By Lisa Schlein

The United Nation's top human rights official is calling for an international inquiry into what she calls the "deplorable human rights situation" in North Korea.  The high commissioner says the elaborate network of political prison camps, forced labor and torture in the country cannot be allowed to continue.

U.N. High Commissioner for Human Rights Navi Pillay says initial hopes that North Korea's new young leader Kim Jong Un would bring about some positive change in the country's human rights situation have not occurred.  

No improvement in North Korea

She says the country shows almost no sign of improvement and the elaborate network of political prison camps and the atrocious treatment of the inmates remains in place.  She says she is concerned by the international community's single-minded focus on North Korea's nuclear program and periodic rocket launches, which deflects attention away from the country's dire human rights situation.

Pillay's spokesman, Rupert Colville, says nobody knows for sure how many prisoners are in the political prison camps or even how many camps there are.  He says the only information available is obtained from prisoners who have escaped.

“It is believed, but it is a very, very rough estimate that perhaps around 200,000 people are kept in these camps.  Some of them are born there," Colville says. "So, you are sort of punished from birth, very often for something your grandfather did.  And, the stories from the people who have escaped are really harrowing, awful situations.  There is no parallel really anywhere else in the world.”  

Colville says the high commissioner met with two survivors of North Korea's prison system before Christmas.  He says they described a system of unspeakable cruelty.  He says people are subject to rampant violations, including torture, summary executions, rape, slave labor, and forms of collective punishment that may amount to crimes against humanity.

Colville tells reporters living conditions in the camps are atrocious.  He says people do not get enough to eat, there is little or no medical care and no adequate clothing.  Colville says entire families are punished for reasons unknown to them.  He says babies are born in prison.  They grow up there and know no other life.

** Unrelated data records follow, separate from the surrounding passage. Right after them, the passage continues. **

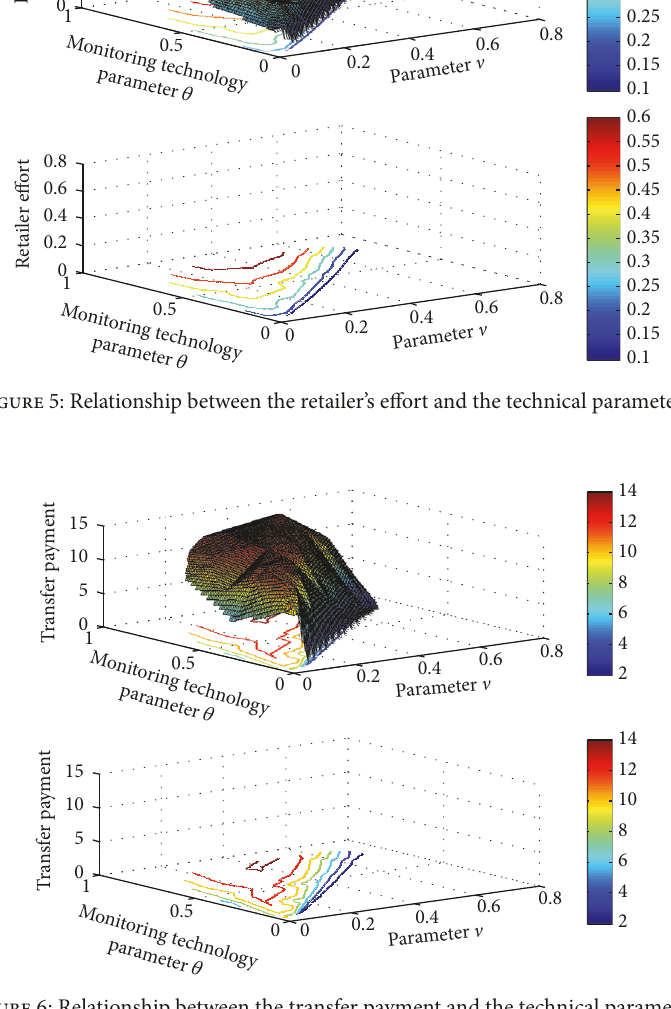
Figure 6: Relationship between the transfer payment and the technical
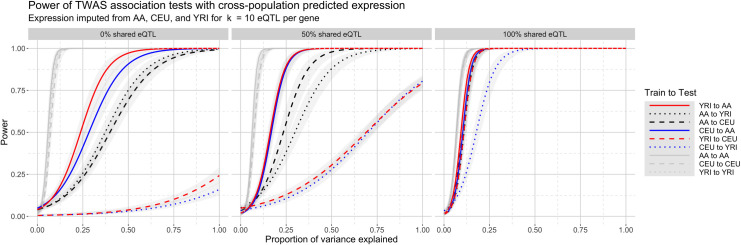
Curves depicting power to detect association under various TWAS scenarios.The x-axis represents the proportion of phenotypic variance explained by gene expression. As in Fig 4, AA reflects simulated African-Americans constructed from YRI and CEU. The curves represent logistic interpolations of whether or not the causal gene was declared significant in an association test of a phenotype from the testing population with gene expression predicted from a training population into the testing population. Gray areas denote 95% confidence regions of mean power conditional on the effect size.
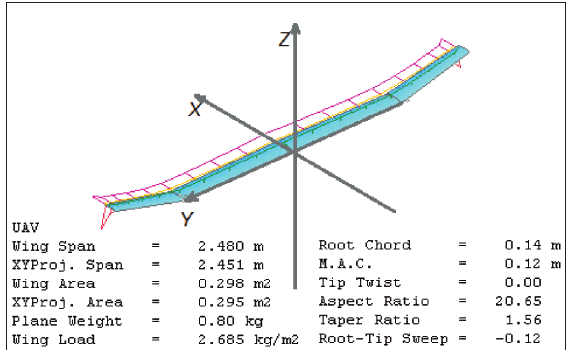
Fig. 1. Aircraft data and coordinate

“And, that is also alarming.  The distortion of reality that goes on in there. So people think it is perfectly normal to report on your own family and then watch your own family being executed as a result of your own words," he explains. "And, that was a situation described by one of the people the High Commissioner met.  He actually was forced to watch the execution of his mother and his brother and they were executed because of something he said.  He, a child at the time said they had been saying.”  

High Commissioner Pillay says it is time the international community takes a much firmer step towards applying serious pressure to bring about change for North Korea's beleaguered, subjugated population of 20 million people.

She says an in-depth inquiry into one of the worst, but least understood and reported, human rights situations in the world is fully justified and long overdue.

The U.N. Human Rights Office gave a copy of High Commissioner Pillay's report to North Korea's mission to the United Nations in Geneva.  So far, it has received no response.